Un dominio incontrastato con Forza Italia che occupa dal 17 al 18,6 per cento degli spazi, dopo che per settimane ha superato il 30 e talvolta anche il 40 per cento della visibilità sulle reti dell’azienda di Cologno Monzese.

Numeri che sovrastano le parole di Levy da Damilano, prontamente sottoposte a sanzione. «Questa campagna elettorale registra il più grande fallimento mai visto dell’Agcom nella tutela del pluralismo», dice Michele Anzaldi, deputato uscente di Italia viva, non ricandidato.

«Da settimane», osserva il parlamentare «chiede riequilibri a tutti i tg, indiscriminatamente, senza peraltro chiarire bene chi abbia sbagliato e su cosa. Ma da settimane non cambia nulla».

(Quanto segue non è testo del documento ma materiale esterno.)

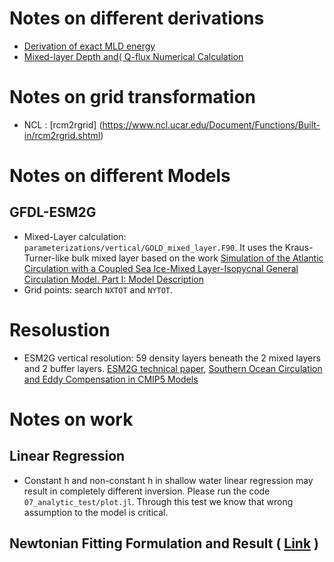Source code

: # Notes on different derivations
- [Derivation of exact MLD energy](https://www.sharelatex.com/read/xqqjhbzxnqvb)
- [Mixed-layer Depth and( Q-flux Numerical Calculation](https://www.sharelatex.com/read/ffhwmpjxwbht)


# Notes on grid transformation
- NCL : [rcm2rgrid] (https://www.ncl.ucar.edu/Document/Functions/Built-in/rcm2rgrid.shtml)


# Notes on different Models

## GFDL-ESM2G
 - Mixed-Layer calculation: `parameterizations/vertical/GOLD_mixed_layer.F90`. It uses the Kraus-Turner-like bulk mixed layer based on the work [Simulation of the Atlantic Circulation with a Coupled Sea Ice-Mixed Layer-Isopycnal General Circulation Model. Part I: Model Description](https://journals.ametsoc.org/doi/abs/10.1175/1520-0485(1993)023%3C0808:SOTACW%3E2.0.CO;2)
 - Grid points: search `NXTOT` and `NYTOT`.




# Resolustion
- ESM2G vertical resolution: 59 density layers beneath the 2 mixed layers and 2 buffer layers. [ESM2G technical paper](https://journals.ametsoc.org/doi/pdf/10.1175/JCLI-D-11-00560.1), [Southern Ocean Circulation and Eddy Compensation in CMIP5 Models](https://journals.ametsoc.org/doi/pdf/10.1175/JCLI-D-12-00504.1)



# Notes on work

## Linear Regression

- Constant h and non-constant h in shallow water linear regression may result in completely different inversion. Please run the code `07_analytic_test/plot.jl`. Through this test we know that wrong assumption to the model is critical.

## Newtonian Fitting Formulation and Result ( [Link](https://www.overleaf.com/read/nhtyxqvdgjvr) )
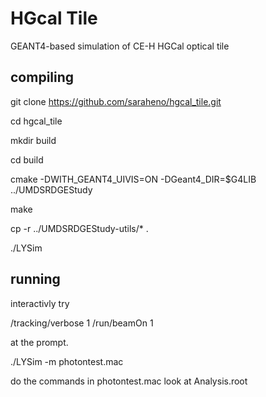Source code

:# HGcal Tile
GEANT4-based simulation of CE-H HGCal optical tile

## compiling

  git clone https://github.com/saraheno/hgcal_tile.git

  cd hgcal_tile

  mkdir build

  cd build 

  cmake -DWITH_GEANT4_UIVIS=ON -DGeant4_DIR=$G4LIB ../UMDSRDGEStudy

  make

  cp -r ../UMDSRDGEStudy-utils/* .

  ./LYSim 

## running
  interactivly try

  /tracking/verbose 1
  /run/beamOn 1

  at the prompt. 
 
  ./LYSim -m photontest.mac

do the commands in photontest.mac
  look at Analysis.root 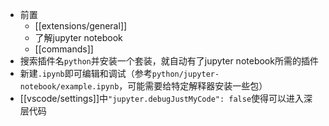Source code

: - 前置
  - [[extensions/general]]
  - 了解jupyter notebook
  - [[commands]]
- 搜索插件名`python`并安装一个套装，就自动有了jupyter notebook所需的插件
- 新建`.ipynb`即可编辑和调试（参考`python/jupyter-notebook/example.ipynb`，可能需要给特定解释器安装一些包）
- [[vscode/settings]]中`"jupyter.debugJustMyCode": false`使得可以进入深层代码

Anzaldi sintetizza così la situazione: «Gli ordini dell’Agcom alle emittenti sono stati disattesi e ormai la campagna è finita». E sul punto è intervenuto anche il Pd, con una nota, annunciando «ogni azione utile per la valutazione complessiva della possibile disparità di trattamento, in questa competizione elettorale» e l’impegno di una riforma.

Polemiche interne

Ma già nei giorni scorsi ci sono state sortite che hanno alimentato polemiche e sospetti. In particolare l’Agcom ha replicato, con un comunicatom alle dichiarazioni del segretario del Pd, Enrico Letta, che aveva lamentato la lentezza sulle sanzioni alle emittenti che non rispettano la par condicio. L’organismo, presieduto da Giacomo Lasorella, aveva espresso «stupore per le dichiarazioni di un leader politico che contesta la parzialità dell'Autorità durante la campagna elettorale». Parole che non hanno convinto Giomi: «Chi arbitra la par condicio non può permettersi sospetti di faziosità».

Al netto delle schermaglie di campagna elettorale, che il presidente dell’Autorità sia ben visto da Meloni è noto.

Appena a un anno fa, il deputato di Fdi, Federico Mollicone, manifestava apprezzamento verso il numero uno dell’Agcom per una relazione che confermava «sensibilità verso i temi della sovranità digitale» e anche «del riequilibrio del valore dei contenuti creativi e sull’antipirateria».